Scales are important. Sounds simple, but students often don’t believe it. Professionals work scales and arpeggios in their personal practice sessions, no matter what instrument they play. If you want to test that theory, walk through a studio and find teachers who are practicing. Even singers work scales into their warm-up routines, right alongside strings, winds, and pianists. Here are a few reasons why all of us need to play scales and arpeggios on a regular basis.
They increase your dexterity around the instrument.
In other words, practicing your scales can make your fingers move faster. We’ve discussed in our lessons how muscles are slow to learn, but how they also have memory. As you practice playing up and down a scale or arpeggio, your fingers become accustomed to moving along that route correctly. Gradually, you will get more confident about it, and you’ll start to play that scale at a quicker pace. Several more tries down the road, and voila! Your fingers are moving through the scale much faster than before.
They help extend your range.
When we begin learning an instrument, we learn three or four notes. Those notes are all very close together. From there, we start adding notes, one lower, one higher, until we have a complete scale. Once we have a scale, we keep adding notes, one lower, one higher, and now we can play another scale. Are there notes in that second scale that we already learned in the first? Sure. We don’t learn a complete set of new notes when we learn a new scale, just one or two. Over time, your range widens until you can play as low as your instrument will allow and as high as you are able. To extend your range without using this method would be much more difficult and quite a bit more confusing.
They reinforce your music reading skills.
Every time you play a scale, you’re reading a set of notes in order. The more you do it, the better you’ll be at connecting a written “D” with the correct fingering for “D” on your instrument. Are there flats or sharps in the that scale? So much the better - you’ll become great at spotting them ahead of time and knowing what to do right away.
OK, so we get that scales are good for you. But, with so much going on in your schedule, your practice time is precious. You have exercises in your book to work on, a recital coming up, and your band director wants to hear one of your concert pieces next week.
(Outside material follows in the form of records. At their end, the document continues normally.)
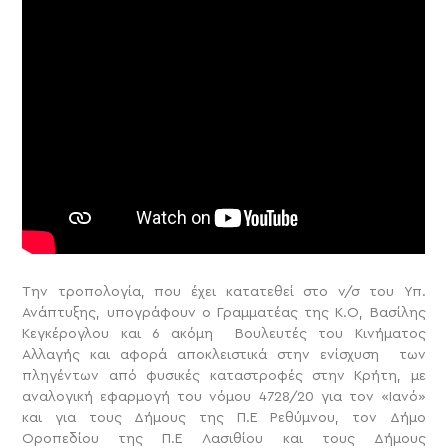
Την τροπολογία, που έχει κατατεθεί στο ν/σ του Υπ.
Ανάπτυξης, υπογράφουν ο Γραμματέας της Κ.Ο, Βασίλης
Κεγκέρογλου και 6 ακόμη Βουλευτές του Κινήματος
Αλλαγής και αφορά αποκλειστικά στην ενίσχυση των
πληγέντων από φυσικές καταστροφές στην Κρήτη, με
αναλογική εφαρμογή του νόμου 4728/20 για τον «Ιανό»
και για τους Δήμους της Π.Ε Ρεθύμνου, τον Δήμο
Οροπεδίου της Π.Ε Λασιθίου και τους Δήμους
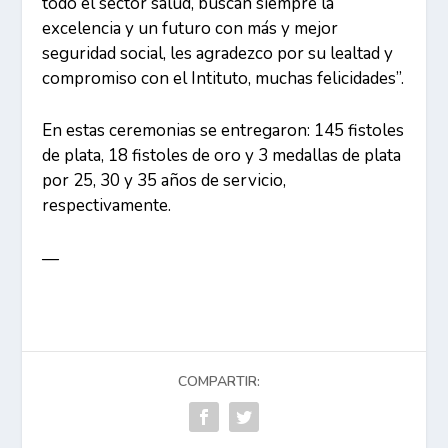
todo el sector salud, buscan siempre la
excelencia y un futuro con más y mejor
seguridad social, les agradezco por su lealtad y
compromiso con el Intituto, muchas felicidades”.
En estas ceremonias se entregaron: 145 fistoles
de plata, 18 fistoles de oro y 3 medallas de plata
por 25, 30 y 35 años de servicio,
respectivamente.
—
COMPARTIR:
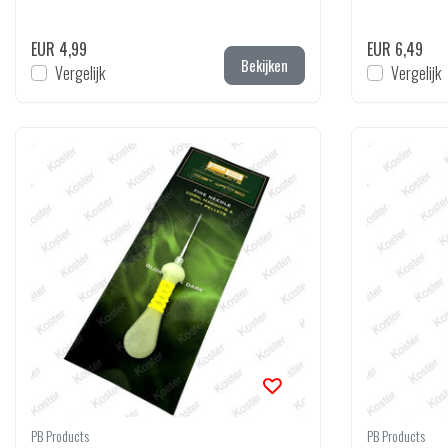
EUR 4,99
EUR 6,49
Bekijken
Vergelijk
Vergelijk
PB Products
PB Products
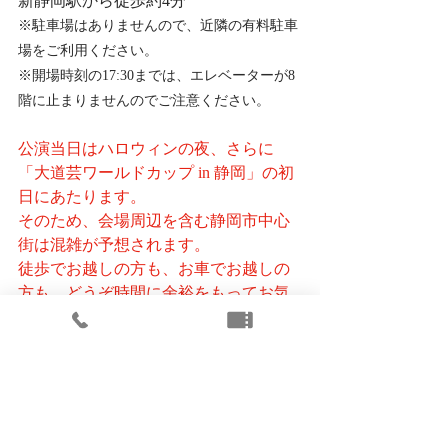
新静岡駅から徒歩約4分
※駐車場はありませんので、近隣の有料駐車
場をご利用ください。
※開場時刻の17:30までは、エレベーターが8
階に止まりませんのでご注意ください。
公演当日はハロウィンの夜、さらに
「大道芸ワールドカップ in 静岡」の初
日にあたります。
そのため、会場周辺を含む静岡市中心
街は混雑が予想されます。
徒歩でお越しの方も、お車でお越しの
方も、どうぞ時間に余裕をもってお気
をつけてお越しください。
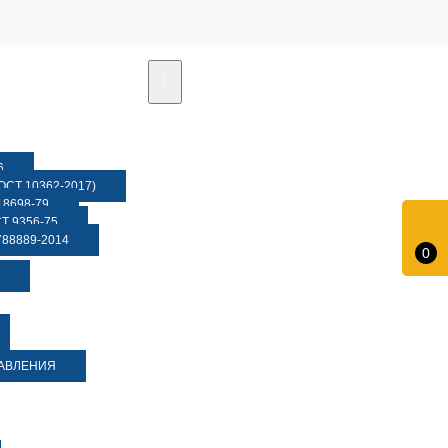
6
СТ 10362-2017)
8698-79
 9356-75
88889-2014
0
ДАВЛЕНИЯ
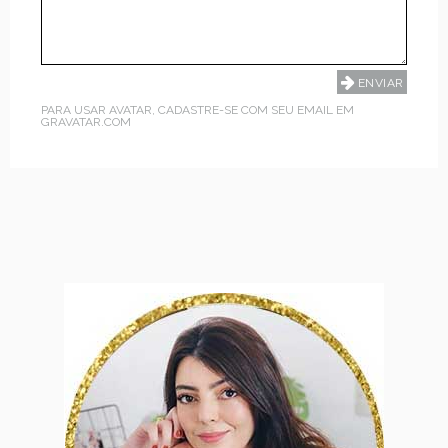
PARA USAR AVATAR, CADASTRE-SE COM SEU EMAIL EM
GRAVATAR.COM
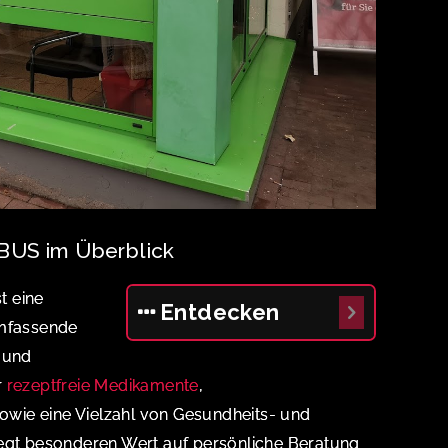
BUS im Überblick
t eine
Entdecken
umfassende
 und
r
rezeptfreie Medikamente
,
sowie eine Vielzahl von Gesundheits- und
legt besonderen Wert auf persönliche Beratung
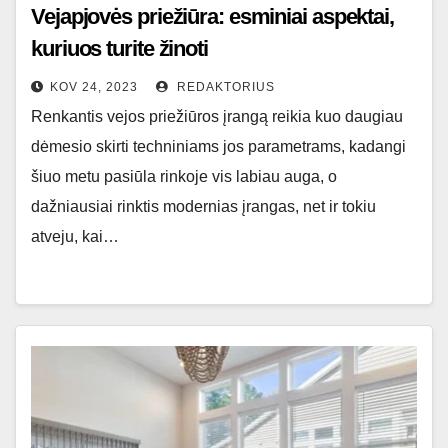
Vejapjovės priežiūra: esminiai aspektai,
kuriuos turite žinoti
KOV 24, 2023
REDAKTORIUS
Renkantis vejos priežiūros įrangą reikia kuo daugiau
dėmesio skirti techniniams jos parametrams, kadangi
šiuo metu pasiūla rinkoje vis labiau auga, o
dažniausiai rinktis modernias įrangas, net ir tokiu
atveju, kai…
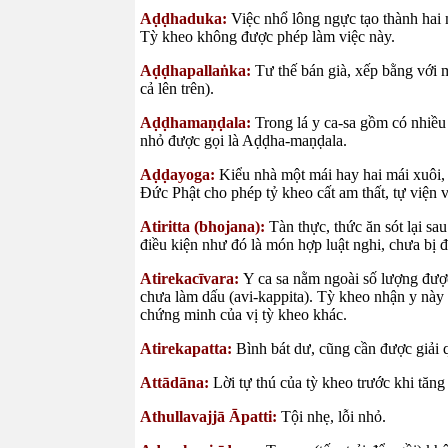
Aḍḍhaduka:
Việc nhổ lông ngực tạo thành hai
Tỳ kheo không được phép làm việc này.
Aḍḍhapallaṅka:
Tư thế bán già, xếp bằng với 
cả lên trên).
Aḍḍhamaṇḍala:
Trong lá y ca-sa gồm có nhiều 
nhỏ được gọi là Aḍḍha-maṇḍala.
Aḍḍayoga:
Kiểu nhà một mái hay hai mái xuôi,
Đức Phật cho phép tỷ kheo cất am thất, tự viện v
Atiritta (bhojana):
Tàn thực, thức ăn sót lại sa
điều kiện như đó là món hợp luật nghi, chưa bị đ
Atirekacīvara:
Y ca sa nằm ngoài số lượng được
chưa làm dấu (avi-kappita). Tỳ kheo nhận y này 
chứng minh của vị tỳ kheo khác.
Atirekapatta:
Bình bát dư, cũng cần được giải 
Attādāna:
Lời tự thú của tỳ kheo trước khi tăn
Athullavajjā Āpatti:
Tội nhẹ, lỗi nhỏ.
Why, then, should you spend some of your limited practice time working on scales and arpeggios? It’s not like you’re ever going to perform them for an audience. Or are you?
Look closely at some of your more difficult music. Look for little groupings of notes that all go up or down. Keep looking - yup, there’s one. Know what it is? You’re right, it’s a scale. Now look for some arpeggios. Find any? Sure you did! It’s likely that you’ll sometimes find scales or arpeggios that are incomplete, but there they are, hidden in your band music, printed all over your recital piece, making up the music you are going to perform. In fact, scales and arpeggios show up in our music all the time! How much easier would playingthis music be if we already knew how to play those scales, if we didn’t have to fumble around for those arpeggios?
In every practice session, pick one or two scales. Play through them slowly, then try to play them in scale pattern. Play them slurred, play them articulated, play them with a mixture of the two. How fast can you correctly play? Practicing a scale and its arpeggio doesn’t have to take up 20-30 minutes, just as much time as it takes to play it correctly. The next day, review the previous day’s scale, then start working on a new one. Pretty soon, you’ll have all twelve major scales under your belt. It’ll be pretty cool when you get a new piece of music in band and you’re the one in your section that can play through that tricky spot while everyone else struggles. They’ll think it’s really hard - you’ll know it’s just a scale.